Assignment >> According to the post on the Adams County caucuses, what was the final vote count in the precinct's unofficial tally?

-- Extract to read follows --

Archive for the 'Media omission' Category

Trump prevails in Adams County but CO GOP mostly silent on the reality-show star

Wednesday, March 2nd, 2016

At last night’s caucuses, local Republicans generally didn’t hold preference polls on the presidential race but there were exceptions, like Adams Country, a swing district that might possibly serve as a barometer of how Colorado would have gone on the red side.

Thanks to The Denver Post for reporting the GOP results from Adams County:

Even though the state Republican Party canceled the straw poll, Adams County officials decided to hold an “unofficial” count.

The precinct didn’t entertain speeches from the candidates’ supporters — “You know who the candidates are,” the organizer said. Instead, the neighbors wrote a last name on a pink slip and submitted it to the secretary.

The final vote count: Trump six, Cruz four, Rubio four and Carson one.

This is obviously only an anecdote, but it’s been hard to gauge Trump’s actual factual support in Colorado, because so few party leaders have endorsed him–or repudiated him.

On the favorable side for the reality-show star, other than caucus-goers in Adams Country, the closest thing we have to official Trump support is State Sen. Laura Woods, who’s said Trump is one of her two favorite candidates but then endorsed Cruz. Plus, vocalists on conservative talk radio, like KNUS 710-AM’s Peter Boyles, have endorsed him.

The GOP Trump haters are also largely in the closet–with exceptions.  In a beautifully written editorial today, titled Donald Trump’s Victories Point to GOP Crisis, The Denver Post reminds us that Sen. Cory Gardner called Trump a “buffoon” last year, and Rep. Ken Buck was more generous, calling him a “fraud.”

-- Extract to read concluded --
-- Exercise data follows --

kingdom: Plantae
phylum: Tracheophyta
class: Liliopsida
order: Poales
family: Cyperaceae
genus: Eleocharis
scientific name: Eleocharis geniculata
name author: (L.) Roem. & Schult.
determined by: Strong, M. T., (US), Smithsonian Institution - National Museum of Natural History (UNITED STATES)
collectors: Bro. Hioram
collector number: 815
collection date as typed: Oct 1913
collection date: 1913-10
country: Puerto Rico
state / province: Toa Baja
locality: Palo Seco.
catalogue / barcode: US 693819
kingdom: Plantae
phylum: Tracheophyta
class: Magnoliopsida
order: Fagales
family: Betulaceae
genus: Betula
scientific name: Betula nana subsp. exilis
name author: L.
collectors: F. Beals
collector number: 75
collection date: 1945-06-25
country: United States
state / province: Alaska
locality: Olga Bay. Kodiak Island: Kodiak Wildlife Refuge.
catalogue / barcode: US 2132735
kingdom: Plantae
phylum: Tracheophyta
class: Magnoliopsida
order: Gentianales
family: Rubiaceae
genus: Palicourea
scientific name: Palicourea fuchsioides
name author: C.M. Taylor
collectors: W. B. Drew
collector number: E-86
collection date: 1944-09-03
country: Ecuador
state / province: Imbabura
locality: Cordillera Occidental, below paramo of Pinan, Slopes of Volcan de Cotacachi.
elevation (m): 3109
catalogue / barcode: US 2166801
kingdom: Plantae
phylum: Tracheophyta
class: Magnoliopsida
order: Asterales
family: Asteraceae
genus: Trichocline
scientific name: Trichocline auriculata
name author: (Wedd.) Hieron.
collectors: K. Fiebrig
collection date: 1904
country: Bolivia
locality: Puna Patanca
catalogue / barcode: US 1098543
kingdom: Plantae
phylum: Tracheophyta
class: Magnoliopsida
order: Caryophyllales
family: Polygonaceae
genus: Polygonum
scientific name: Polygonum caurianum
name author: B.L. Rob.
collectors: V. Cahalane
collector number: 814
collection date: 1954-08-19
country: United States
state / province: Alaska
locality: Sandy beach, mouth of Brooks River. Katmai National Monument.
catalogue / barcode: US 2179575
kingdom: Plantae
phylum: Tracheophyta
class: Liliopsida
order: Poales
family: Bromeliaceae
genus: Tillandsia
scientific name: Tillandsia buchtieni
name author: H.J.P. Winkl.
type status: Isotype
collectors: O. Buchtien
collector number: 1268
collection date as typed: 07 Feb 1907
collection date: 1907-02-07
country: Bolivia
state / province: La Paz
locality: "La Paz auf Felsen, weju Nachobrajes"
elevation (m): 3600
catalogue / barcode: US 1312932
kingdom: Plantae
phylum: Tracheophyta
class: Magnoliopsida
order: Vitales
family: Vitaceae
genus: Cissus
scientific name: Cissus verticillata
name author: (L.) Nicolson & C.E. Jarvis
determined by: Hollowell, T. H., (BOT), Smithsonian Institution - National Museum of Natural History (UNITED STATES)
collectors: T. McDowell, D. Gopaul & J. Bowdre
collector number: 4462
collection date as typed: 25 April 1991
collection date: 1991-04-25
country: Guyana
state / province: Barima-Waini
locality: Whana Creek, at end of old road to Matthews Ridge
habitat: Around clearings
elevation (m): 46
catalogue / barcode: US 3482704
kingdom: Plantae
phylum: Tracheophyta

-- Exercise data concluded --

Result of the exercise >> Trump six, Cruz four, Rubio four and Carson one.